Problem 1 is which test do we use. If we use the same test, using the same words, every year, inevitably teachers will teach to the test. This is why I like Dennis Young's Parallel Spelling Test, which allows teachers to use different sets of words so that the same test isn't given twice. However, as Jenny has pointed out, the test hasn't been re-normed for a long time and should perhaps be brought up to date.
Problem 2 is the question of what is being tested. Are we to test Dolch words, or should the criterion be to test what has been taught. If we were to follow the latter, then we'd probably agree to test CVC words, followed by CVCC, CCVC, CCVCC, and so on. Nevertheless, not everyone would be happy with this because, as we know, L&S makes the explicit teaching of words of greater complexity (CVCC, CCVC, etc.) optional. Some teachers would also want to throw in double consonants and some consonant digraphs, such as <sh>, <ch>, and so on, at an earlier stage than others.

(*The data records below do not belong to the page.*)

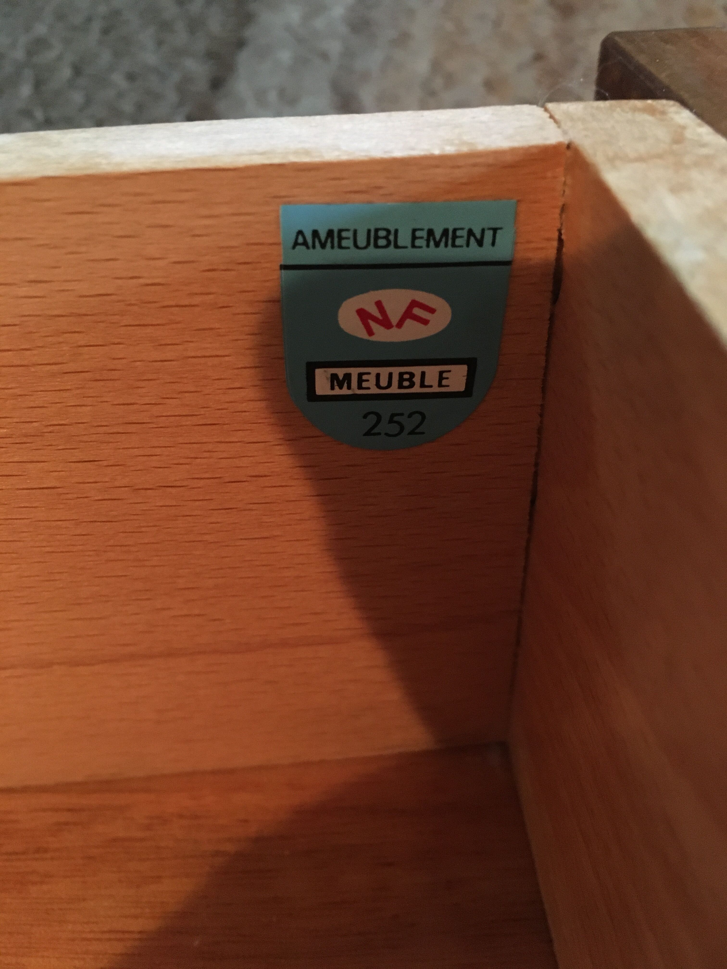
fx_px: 812
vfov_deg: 61.7
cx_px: 364
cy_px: 484
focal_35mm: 29
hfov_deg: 48.2
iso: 500
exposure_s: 1/17
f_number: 2.2
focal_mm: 4.15
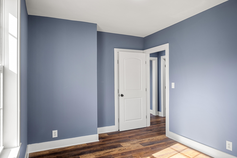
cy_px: 79
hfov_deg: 73.7
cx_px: 118
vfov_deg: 53.1
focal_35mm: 24
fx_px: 158
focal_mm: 16
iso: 400
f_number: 7.1
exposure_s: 1/5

Whatever we think about 1 and 2, problem 3 is: how do we go about testing different ways of spelling sounds? Do we test just one way of spelling sounds? Two? Three? Clearly teachers will jump up and down if we test code knowledge which hasn't (yet?) been taught.
When we decided, strategically, to lay more emphasis on testing spelling, we did so for a principled reason: we believed (and still do) that spelling gives a far more accurate picture of children's literacy than reading. Fortuitously, it is also much easier to test, in that a test can be delivered to a whole class in one fell swoop and it is easy to mark. That isn't to say that we don't think it's a good idea to test reading.

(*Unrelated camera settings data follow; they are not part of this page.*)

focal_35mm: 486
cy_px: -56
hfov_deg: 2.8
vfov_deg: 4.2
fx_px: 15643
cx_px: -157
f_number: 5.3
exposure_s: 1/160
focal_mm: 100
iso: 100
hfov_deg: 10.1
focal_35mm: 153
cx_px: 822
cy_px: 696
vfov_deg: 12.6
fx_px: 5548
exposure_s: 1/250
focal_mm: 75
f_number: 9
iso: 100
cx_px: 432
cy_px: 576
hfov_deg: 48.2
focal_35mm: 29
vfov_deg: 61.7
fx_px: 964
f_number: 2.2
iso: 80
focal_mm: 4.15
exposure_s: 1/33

A lot of heads of schools involved in helping us to collect data were able, after a number of years, to be able to see at a glance how their cohorts compared. Obviously, although cohorts differ slightly from year to year, heads realised that there shouldn't really be major shifts in results, which then also gave an indication of how well teachers were teaching. The tests were also an encouragement for teachers to 'keep up to the mark'. [Of course, the problem with this last point is that once results between schools are compared, testing starts to become high stakes and then results are more likely to become skewed.] another advantage in using a test, any test, is that it keeps in mind that the teaching of reading and spelling is a big deal and that it is the foundation on which all else that takes place within the primary school is based.

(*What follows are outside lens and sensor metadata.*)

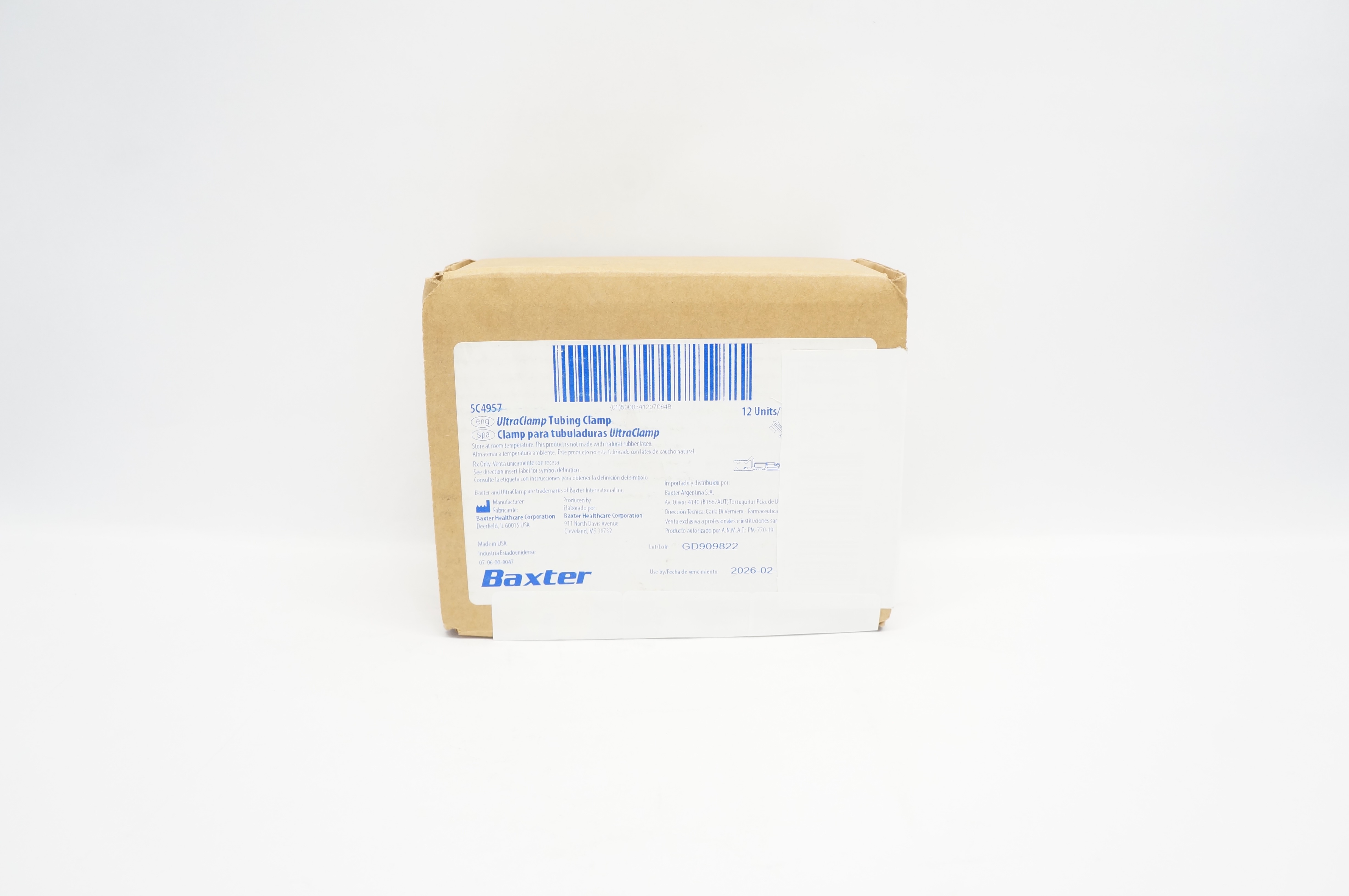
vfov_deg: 47.8
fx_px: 1011
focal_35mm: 27
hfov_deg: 67.4
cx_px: 674
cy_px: 448
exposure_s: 1/60
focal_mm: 18
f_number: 5.6
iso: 800
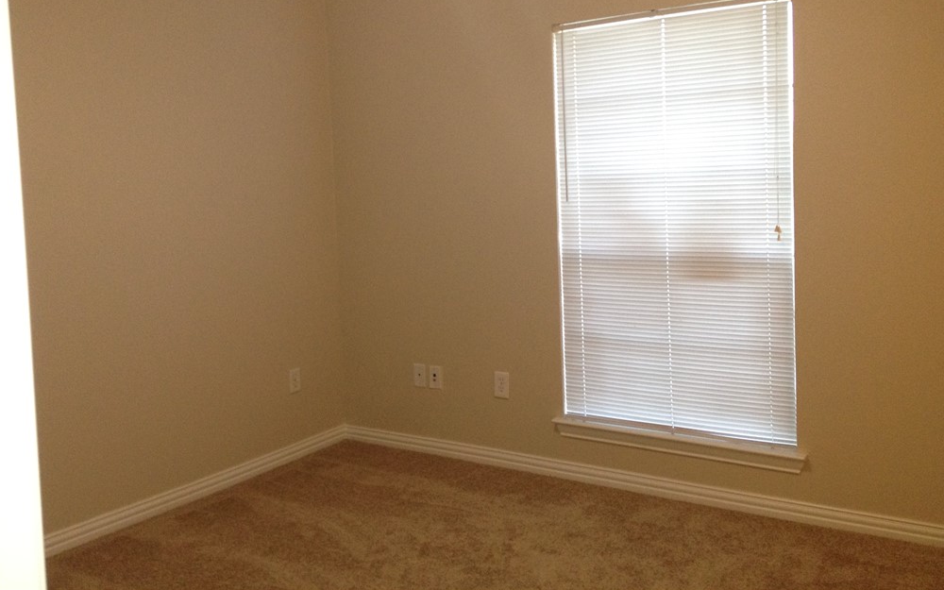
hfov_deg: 51.5
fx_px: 978
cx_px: 476
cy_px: 230
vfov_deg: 33.5
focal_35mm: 38
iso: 200
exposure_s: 1/20
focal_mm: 4.28
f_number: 2.4
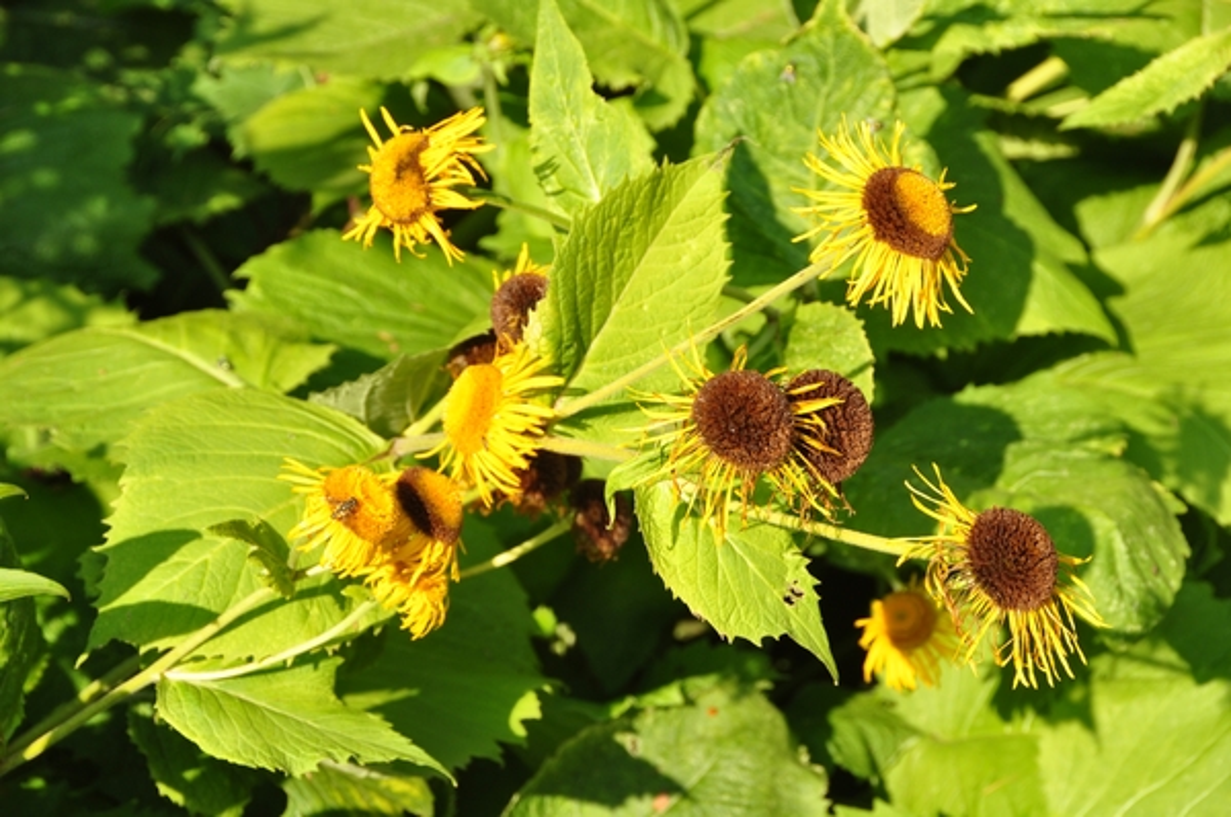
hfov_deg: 17.1
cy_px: 408
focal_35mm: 120
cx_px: 616
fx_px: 4097
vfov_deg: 11.4
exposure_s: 1/200
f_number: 10
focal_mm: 80
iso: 200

What really surprised us when we started collecting data was how few schools were using any kind of normed and standardised tests. Every judgement they made about pupils' reading and spelling abilities seemed to be based on opinion. Unfortunately, this is still so often the case. What also surprised us was that when marking the spelling tests we sent out, teachers seemed to be more strict (over anomalies) than we were and there was hardly any evidence at all of cheating!
We have begun to think about this again recently and I have asked a number of schools to start testing, using the Parallel Spelling Test. For us though, it is enormously expensive to conduct on the same level that we did in the beginning. This is because one of our team [David Philpot] spent a lot of his working time sending out tests, lists of words to use that year, and clear instructions on how to conduct the tests. Then, there was all the data on the chronological ages of each individual child, the double marking, and so on. It was truly a labour of love and it costs a lot of money to be able to do it. David's reputation as an educational psychologist and his integrity were also widely respected - which was certainly a factor in Wigan.
As I've said before, I'd also love to see what would happen if the Schonell were to be used again and compared with Jenny's results. I wish now I'd kept the vast numbers of tests results we collected on boys arriving in secondary school at the beginning of what we now call Year 7. I remember very well how the results got worse year after year and that this made decisions about who needed interventions and who didn't very tricky, particularly when more boys were dropping below the 9:0 to 9:6 levels. This was generally considered to be the level at which children could at least function within the first year of their secondary schooling; yet there were so many dropping below the nine years level that we didn't have the resources to be able to offer extra help. Only the very most needy were given support. And that, was pretty much whole language in those days!